Por Jorge Ortiz.
Edición 463 – diciembre 2020.

Su prestigio no era el más sólido posible. Muy por el contrario, de él se decía que estaba lejos de ser un diplomático brillante, a la altura de la impecable tradición vaticana, obligada a proceder con finura de orfebre en esos tiempos tumultuosos y repletos de malos presagios que transcurrían entre las dos guerras mundiales. Era un hombre bueno, sí, bondadoso y afectuoso, de carácter afable y trato ameno, pero carente de la erudición y la solidez intelectual que distinguieron a los pontífices de aquellos años: Pío XI, primero, y Pío XII, después.
Sea como fuere, el 30 de noviembre de 1934 monseñor Angelo Giuseppe Roncalli fue designado delegado apostólico en Turquía y Grecia, un cargo sin demasiada relevancia ni visibilidad, pero en el que debería moverse con sagacidad y tino porque Europa entera estaba agitada por el desenfreno de los tres caudillos que ocupaban el centro de escenario político continental, enturbiándolo y radicalizándolo: Stalin, Hitler y Mussolini. Se esperaba que su experiencia de nueve años como delegado apostólico en Bulgaria le bastara para desempeñarse sin contratiempos.
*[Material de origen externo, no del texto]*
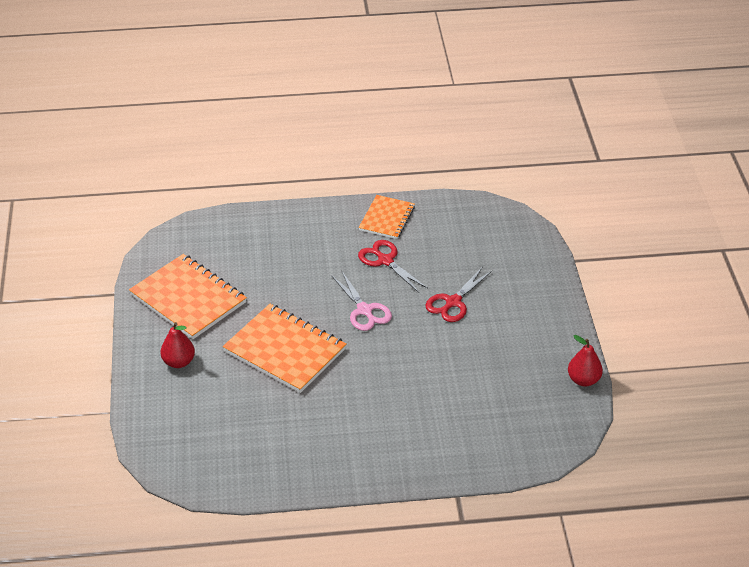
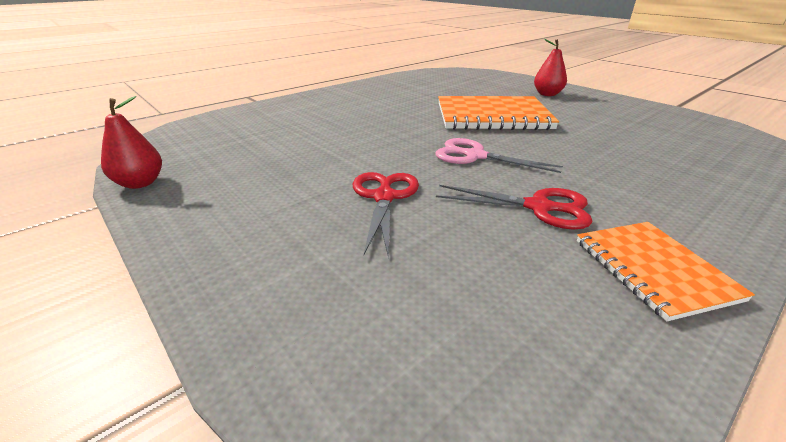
camera: 145 degrees right, 10 degrees down
orange notebook [129,254,247,339] -> none

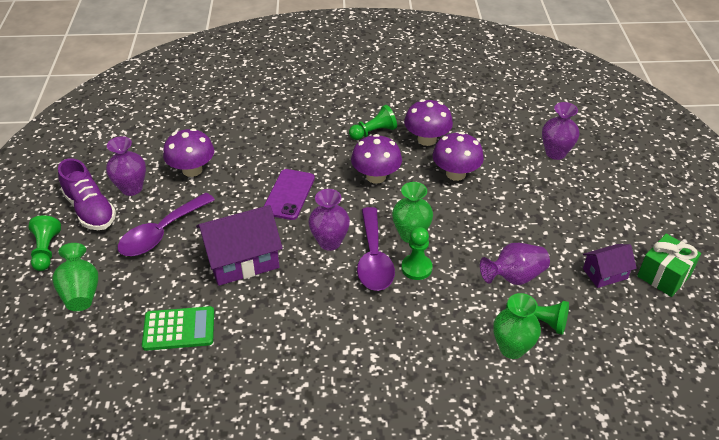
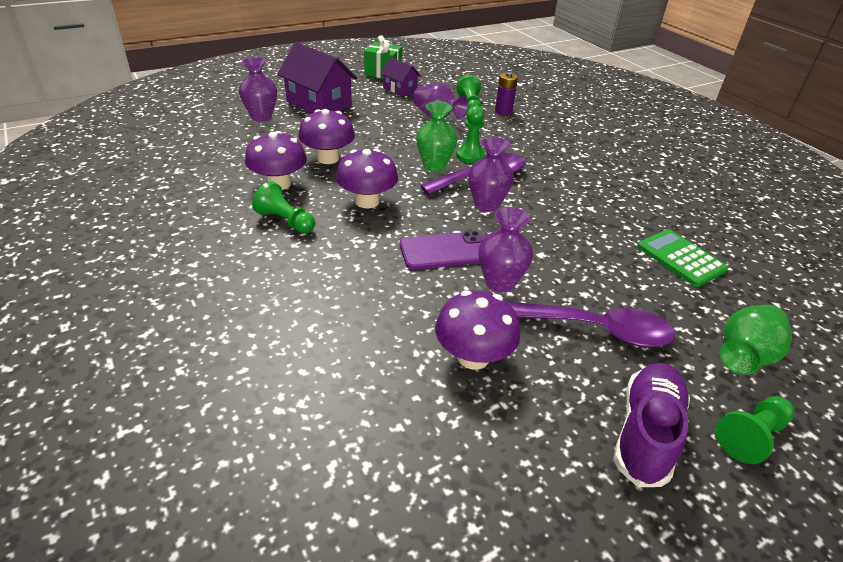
camera: 120 degrees left, 5 degrees down
purple vase [106,136,146,196] -> purple vase moved to [479,207,533,293]
purple house [196,205,283,286] -> purple house moved to [277,42,357,113]
green vase [493,293,541,359] -> purple battery [495,72,518,115]

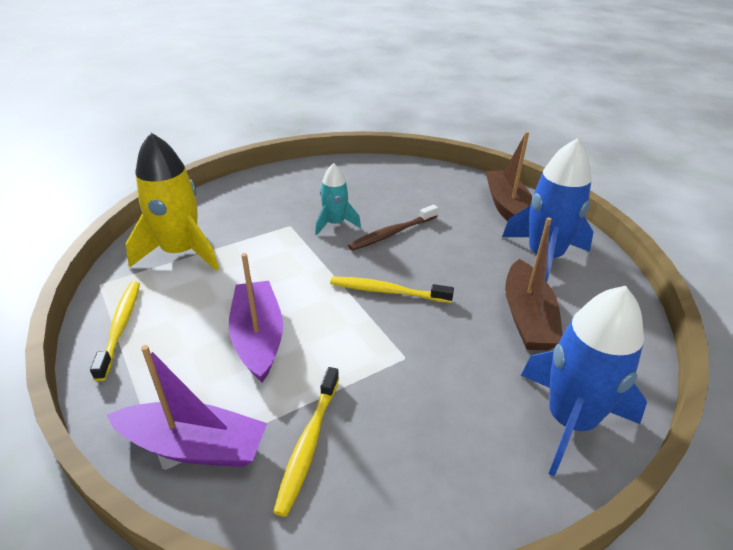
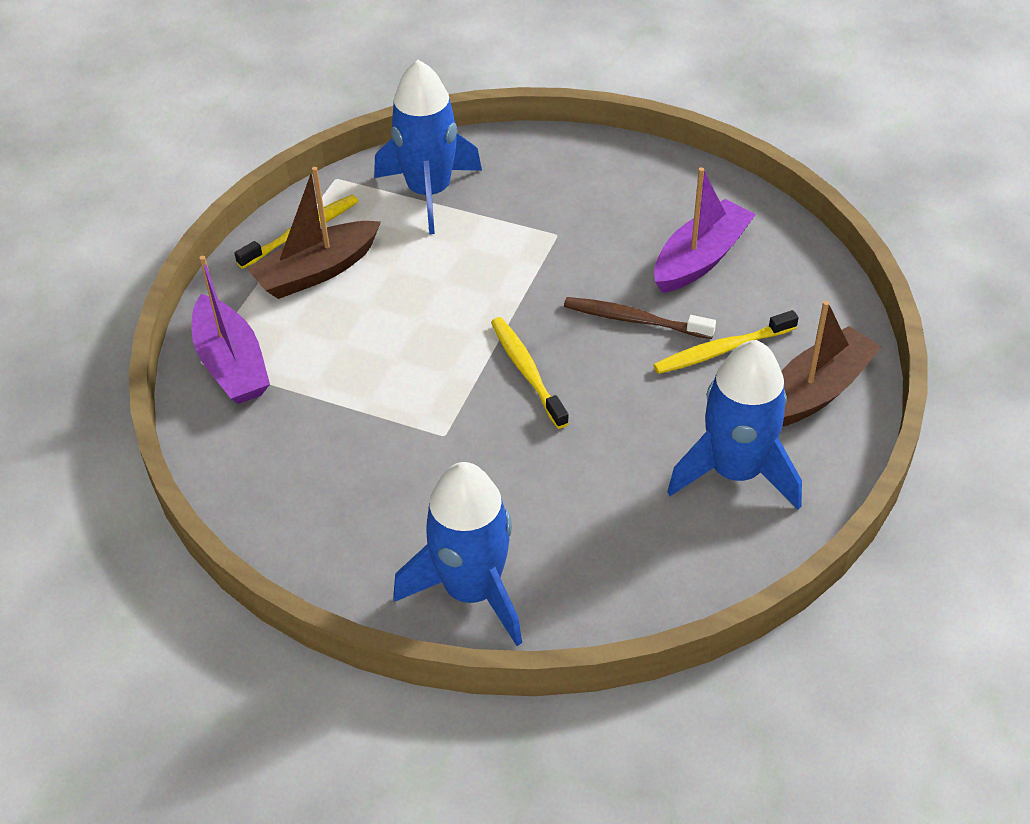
camera: 55 degrees right, 10 degrees up
yellow rocket [125,133,219,271] -> blue rocket [374,60,482,234]
purple boat [229,253,283,382] -> purple boat moved to [654,167,756,293]
yellow toothbrush [273,367,339,517] -> yellow toothbrush moved to [653,310,799,374]
turquoise rocket [315,163,361,235] -> none
brown boat [505,217,563,350] -> brown boat moved to [247,167,381,299]

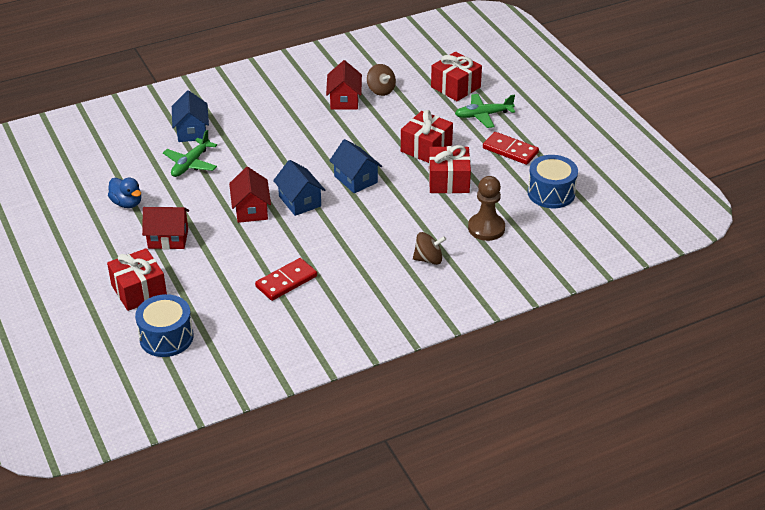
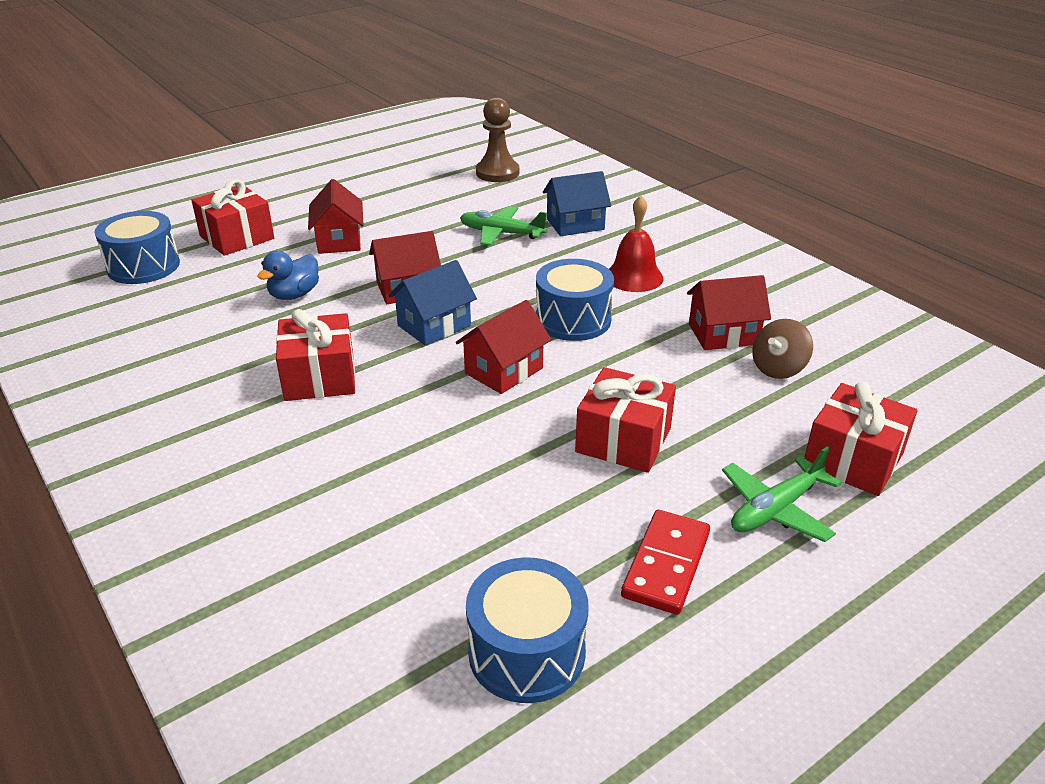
camera: 80 degrees right, 5 degrees down
blue duck [108,178,141,208] -> blue duck moved to [257,251,319,300]
red domino [255,258,317,301] -> none
blue house [329,139,382,193] -> red house [456,300,551,394]
brown spinning top [413,232,446,265] -> none
red gift [429,145,471,193] -> red gift moved to [276,309,355,401]
green plane [455,94,515,128] -> green plane turned 105 degrees counterclockwise [722,446,841,542]
brown pawn [468,176,505,241] -> brown pawn moved to [476,97,519,182]
none -> blue drum [536,259,614,341]
none -> red bell [609,195,663,292]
Pero en septiembre de 1939, tras un pacto siniestro y secreto entre la Alemania nazi y la Rusia soviética, estalló la Segunda Guerra Mundial, con la invasión y el reparto de Polonia. El conflicto se extendió por todo el planeta, con unas cifras pavorosas de víctimas. Los combates se volvieron cada día más encarnizados y sangrientos, mientras en la retaguardia, sin que casi nadie lo supiera, empezaba la labor de erradicación de la faz de la Tierra de todo un pueblo, el judío, el que unos cuatro mil años antes había recibido en Sumeria, en la lejana Mesopotamia, la revelación del Dios único con la que el patriarca Abraham cambiaría para siempre la historia de las creencias humanas.
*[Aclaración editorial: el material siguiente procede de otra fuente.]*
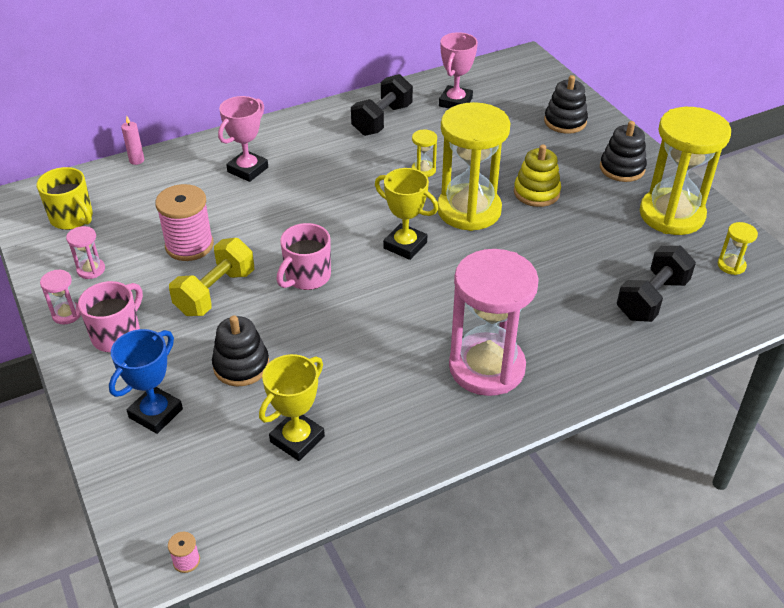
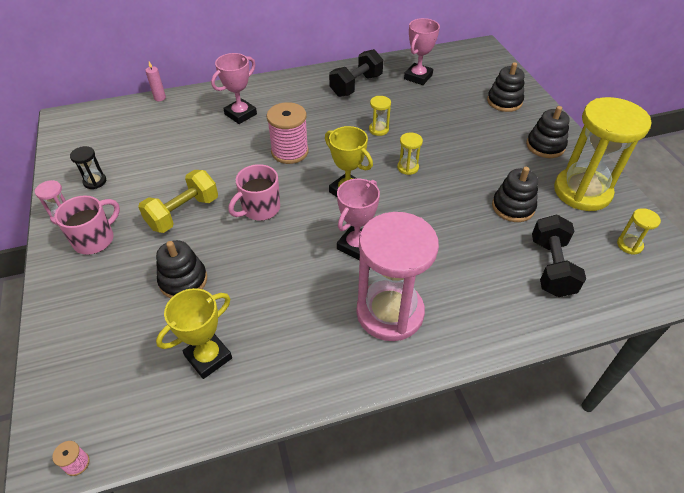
camera: 10 degrees right, 5 degrees up
yellow mug [37,167,93,230] -> none
pink hourglass [66,226,105,279] -> black hourglass [70,146,106,189]
blue trophy [109,329,183,434] -> none
pink spool [155,184,214,261] -> pink spool moved to [267,102,309,164]
yellow hourglass [438,102,510,231] -> yellow hourglass [397,133,423,175], size x0.40
yellow stacking toy [514,144,561,207] -> none
black dumbbell [617,246,696,322] -> black dumbbell turned 45 degrees counterclockwise [532,215,586,297]
none -> pink trophy [337,179,380,260]
none -> black stacking toy [492,167,538,222]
En efecto, cientos de miles de judíos estaban siendo arrancados de sus hogares y llevados a campos de concentración, que después serían de exterminio, como parte de la ‘solución final’ que había emprendido el régimen nacionalsocialista. En su sede apostólica, en Estambul, Roncalli recibió una tarde —cuya fecha exacta no quedó registrada— la visita de Ira Hirschman, el representante del ‘War Refugee Board’, quien le contó del holocausto que estaba en marcha y de su angustia por no poder hacer nada para ayudar a tantos judíos desesperados. Fue entonces cuando Roncalli, acercándose y bajando la voz, le preguntó: “¿y si los bautizamos…?”.
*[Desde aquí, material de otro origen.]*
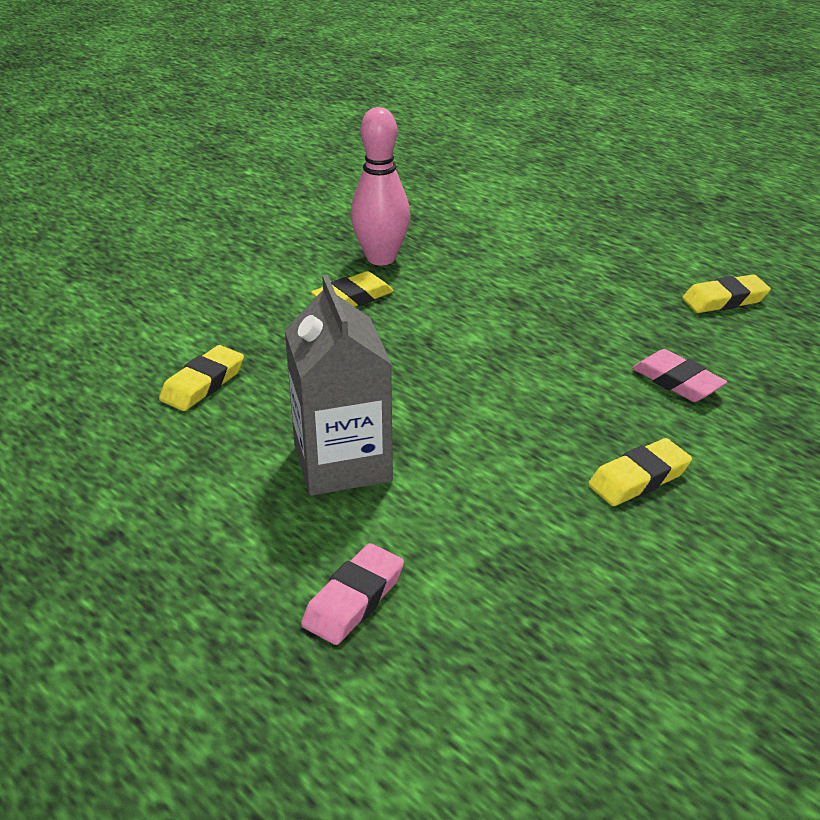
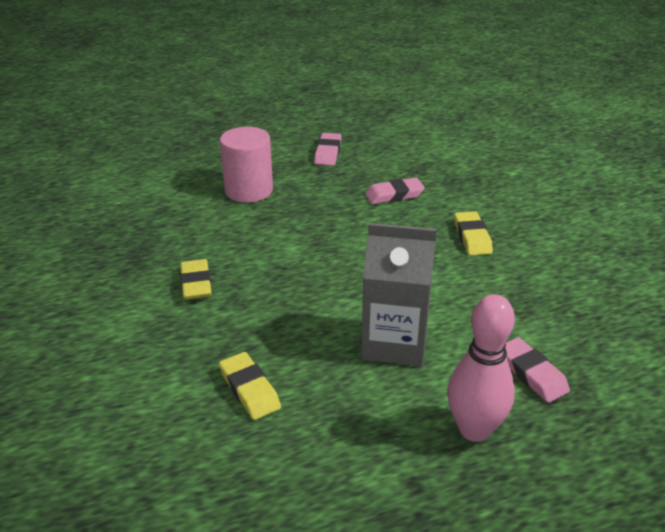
camera: 65 degrees left, 0 degrees up
pink bowling pin [351,107,410,265] -> pink bowling pin moved to [447,294,515,442]
yellow eraser [682,274,771,313] -> pink eraser [314,133,342,166]
none -> pink cylinder [220,127,273,203]

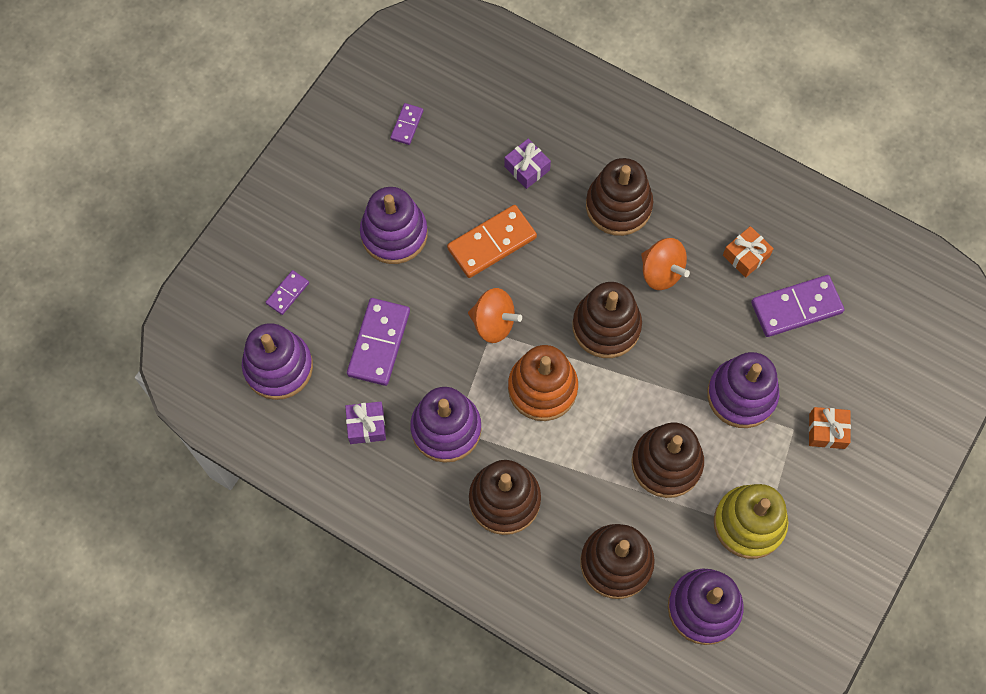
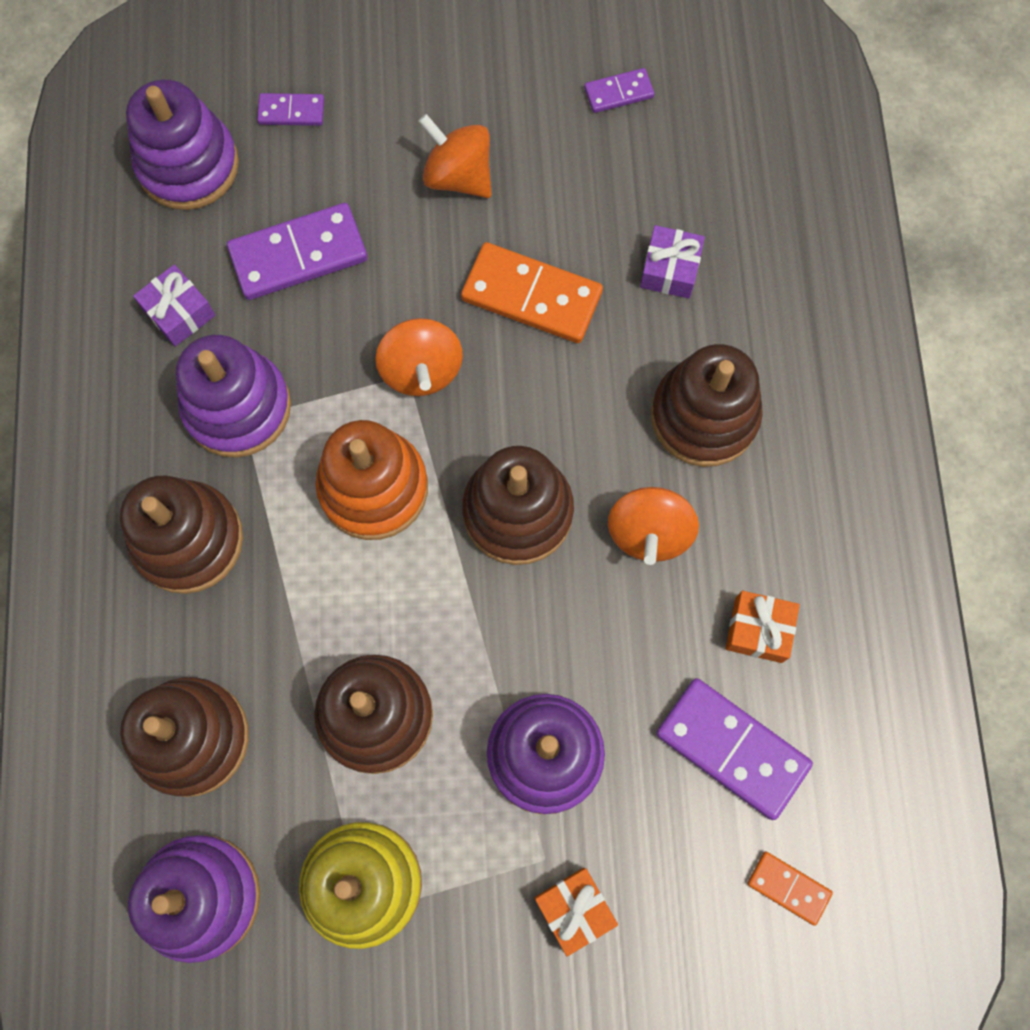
camera: 55 degrees right, 5 degrees up
purple stacking toy [360,187,428,264] -> orange spinning top [418,114,491,198]
none -> orange domino [747,852,833,926]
La ‘Operación Bautismo’ empezó unos días más tarde: en coordinación con el nuncio apostólico en Budapest, Angelo Rotta, los delegados pontificios expidieron cientos y hasta miles de certificados bautismales a judíos húngaros que, provistos también de salvoconductos, viajaron a Palestina y se salvaron de la matanza. En los Juicios de Nüremberg, al término de la guerra, se supo que al menos veinticuatro mil personas eludieron las cámaras de gas y los hornos crematorios gracias a los documentos emitidos por Roncalli y Rotta. Nadie fue obligado a abrazar la fe católica: quienes quisieron seguir en el judaísmo, la mayoría, pudieron hacerlo con toda libertad.
De Estambul, en 1944 Roncalli fue transferido a París, como nuncio apostólico ante el gobierno de Francia, donde permaneció nueve años. En agosto de 1945, cuando terminó la guerra, el mundo empezó a enterarse, atónito y horrorizado, de lo brutal y masivo que había sido el holocausto judío. Las revelaciones tardaron en completarse por lo difícil que fue levantar testimonios y recoger documentos en la Europa devastada de la postguerra. De la ‘Operación Bautismo’ llegó a saberse poco. Ya proclamado cardenal, en 1953 Roncalli fue designado patriarca de Venecia. Y allí estuvo hasta el 28 de octubre de 1958, cuando, para sorpresa de todos y a pesar de su prestigio escaso, sus pares lo eligieron pontífice de la Iglesia Católica. Fue Juan XXIII, “el papa bueno”.